## TEXTO DEL EJERCICIO
· · ·
Era sábado 2 de julio de 1994. En la madrugada, un tipo asesinó de seis balazos a Andrés Escobar. Pocas horas más tarde, las distintas autoridades dieron su veredicto. “Un hecho circunstancial”, declaró el general Octavio Vargas Silva, director de la Policía Nacional. “Un hecho lamentable”, dijo monseñor Pedro Rubiano Sáenz, presidente de la Conferencia Episcopal Colombiana. “Un hecho aislado”, comentaron las autoridades. Circunstancial, lamentable y aislado, esos fueron los adjetivos para el crimen. Porque era “circunstancial” que un hombre se despertara de su sueño a las tres y media de la mañana, viera a su jefe discutiendo con un desconocido, éste le pareciera peligroso y decidiera dispararle seis balazos. Lamentable… Porque era “lamentable” que esto ocurriera, como ocurría todos los días del año en toda Colombia. (Ese día, en Medellín hubo 40 muertes violentas). Y aislado… Porque era un caso “aislado”, dentro de la cultura de violencia que se vivía, que cualquiera anduviera con un revólver marca Llama calibre 38 largo por la  ciudad.

Según ese “hecho aislado o circunstancial”, Humberto Muñoz Castro, el homicida, era el único ser humano con revólver en Medellín ese día; por eso fue tan casual el crimen. También fue casual o circunstancial que Humberto Muñoz Castro hubiera trabajado años atrás para José Guillermo Gallón Henao (recluido en la cárcel Modelo desde 1993, acusado de narcotráfico y lavado de dólares) y que el día del crimen estuviera a órdenes del hermano de éste, Santiago Gallón Henao. Ese hecho, también circunstancial o aislado, hizo que, circunstancialmente, estuviera armado en la madrugada del 2 de julio.

Está dicho ya. A Andrés Escobar, defensa central de la Selección Colombia de Fútbol y del club Atlético Nacional, lo asesinaron en Medellín, en el parqueadero del restaurante El Indio, durante la madrugada del 2 de julio de 1994. Seis balazos, provenientes de un revólver marca Llama, calibre 38 largo, fueron hallados en su cuerpo. El asesino, según las autoridades, Humberto Muñoz Castro, conductor de una camioneta Toyota de propiedad de Santiago Gallón Henao, confesó su culpa el 6 de julio, después de haber dado distintas versiones. “Fue que me secuestraron durante siete horas unos sicarios que utilizaron la camioneta que yo manejaba para matar a Escobar”, dijo cuando lo arrestaron. “Pensé que de pronto era un tipo muy peligroso o algo así. Entonces me asusté y le disparé. Pero no sabía que era él (Andrés Escobar)”, declaró luego, ya recluido en la cárcel Modelo de Bogotá.
· · ·
## EXTRACTO DE DATOS

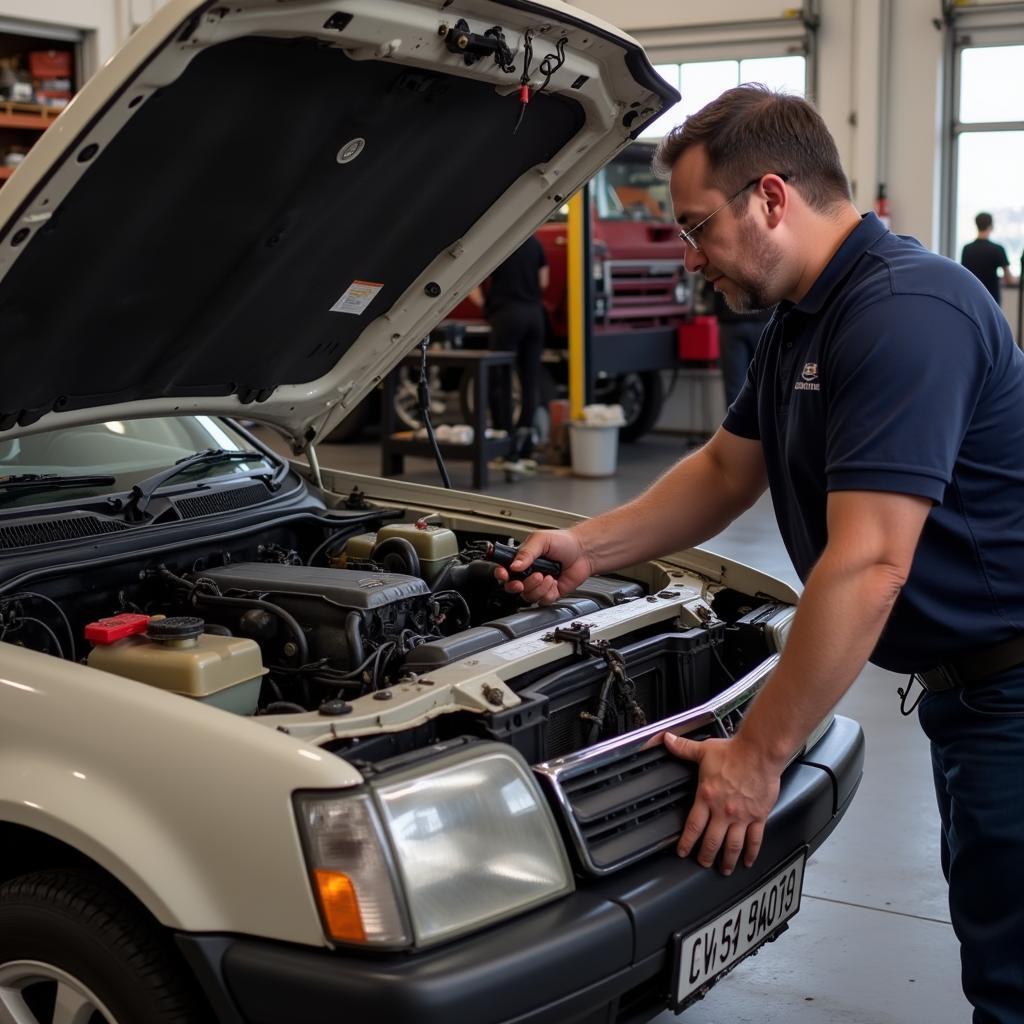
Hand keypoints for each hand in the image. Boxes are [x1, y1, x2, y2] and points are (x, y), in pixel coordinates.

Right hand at [494, 529, 592, 604]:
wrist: (583, 552)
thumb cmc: (563, 542)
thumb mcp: (541, 540)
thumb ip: (526, 552)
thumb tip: (514, 565)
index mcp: (522, 559)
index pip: (504, 570)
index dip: (501, 574)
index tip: (504, 575)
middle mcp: (528, 573)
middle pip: (512, 587)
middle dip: (516, 586)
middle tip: (522, 582)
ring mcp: (538, 585)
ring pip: (527, 596)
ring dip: (537, 587)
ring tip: (547, 576)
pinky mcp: (550, 593)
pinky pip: (542, 600)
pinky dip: (548, 592)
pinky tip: (554, 581)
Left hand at [663, 732, 781, 874]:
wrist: (759, 753)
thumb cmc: (734, 752)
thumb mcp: (703, 750)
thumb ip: (684, 748)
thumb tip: (667, 740)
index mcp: (707, 797)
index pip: (693, 826)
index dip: (686, 842)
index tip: (682, 851)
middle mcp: (723, 811)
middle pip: (711, 841)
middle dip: (705, 856)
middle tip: (703, 863)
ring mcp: (741, 816)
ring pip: (732, 846)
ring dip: (727, 860)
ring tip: (724, 869)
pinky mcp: (758, 816)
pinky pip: (754, 839)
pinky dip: (751, 853)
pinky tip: (748, 860)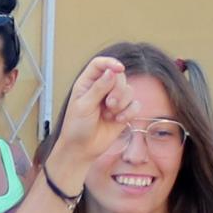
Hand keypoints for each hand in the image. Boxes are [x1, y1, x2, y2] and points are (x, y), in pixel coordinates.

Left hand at [45, 55, 134, 172]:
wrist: (82, 149)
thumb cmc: (77, 127)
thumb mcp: (84, 106)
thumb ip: (98, 88)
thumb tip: (111, 71)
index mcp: (87, 83)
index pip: (100, 64)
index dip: (110, 63)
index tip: (119, 68)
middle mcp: (102, 88)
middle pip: (119, 76)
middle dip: (118, 90)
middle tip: (110, 104)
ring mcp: (114, 100)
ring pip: (129, 90)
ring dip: (123, 103)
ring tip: (110, 115)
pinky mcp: (123, 112)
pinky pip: (135, 105)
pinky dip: (129, 112)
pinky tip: (118, 121)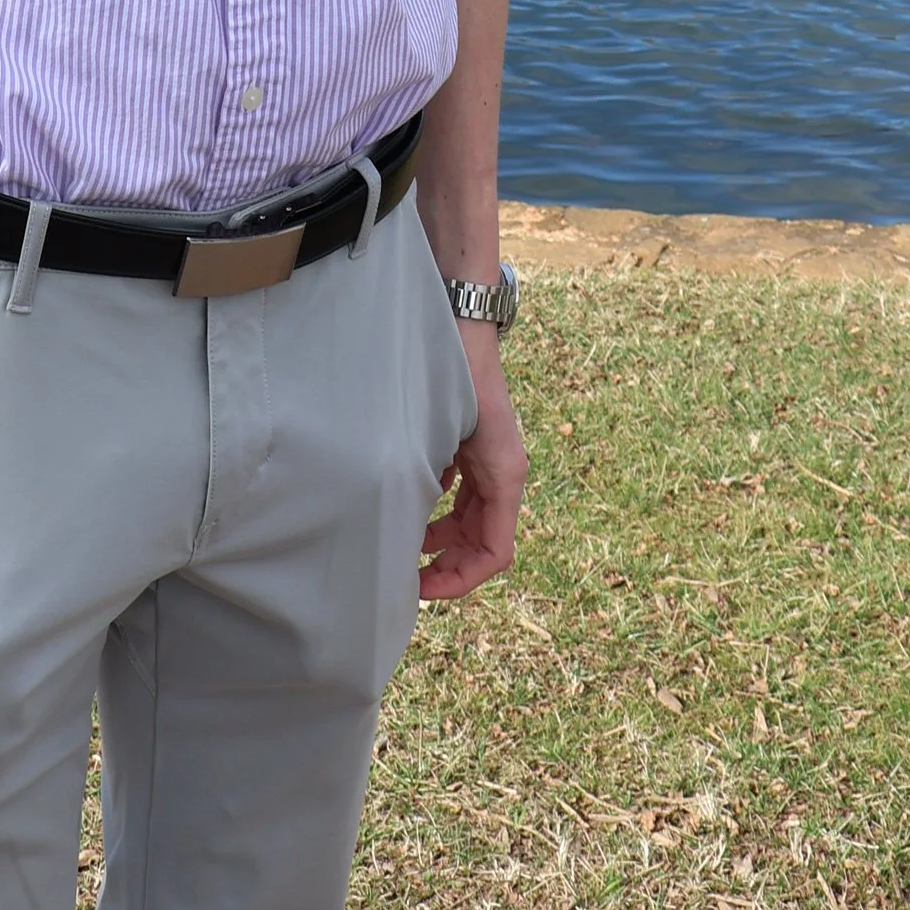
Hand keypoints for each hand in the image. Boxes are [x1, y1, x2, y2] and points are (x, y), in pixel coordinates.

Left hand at [420, 323, 527, 601]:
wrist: (460, 321)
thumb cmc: (452, 376)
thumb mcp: (442, 439)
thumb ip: (434, 487)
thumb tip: (410, 536)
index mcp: (505, 475)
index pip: (495, 553)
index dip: (460, 581)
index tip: (421, 588)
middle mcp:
· · ·
## CONSIGNA
Escribe, tal como aparece en el texto sobre el asesinato de Andrés Escobar, el fragmento comprendido entre "Está dicho ya." y "Modelo de Bogotá.", ambos incluidos. El listado no hace falta para resolver nada.

## RESPUESTA
Está dicho ya. A Andrés Escobar, defensa central de la Selección Colombia de Fútbol y del club Atlético Nacional, lo asesinaron en Medellín, en el parqueadero del restaurante El Indio, durante la madrugada del 2 de julio de 1994. Seis balazos, provenientes de un revólver marca Llama, calibre 38 largo, fueron hallados en su cuerpo. El asesino, según las autoridades, Humberto Muñoz Castro, conductor de una camioneta Toyota de propiedad de Santiago Gallón Henao, confesó su culpa el 6 de julio, después de haber dado distintas versiones. “Fue que me secuestraron durante siete horas unos sicarios que utilizaron la camioneta que yo manejaba para matar a Escobar”, dijo cuando lo arrestaron. “Pensé que de pronto era un tipo muy peligroso o algo así. Entonces me asusté y le disparé. Pero no sabía que era él (Andrés Escobar)”, declaró luego, ya recluido en la cárcel Modelo de Bogotá.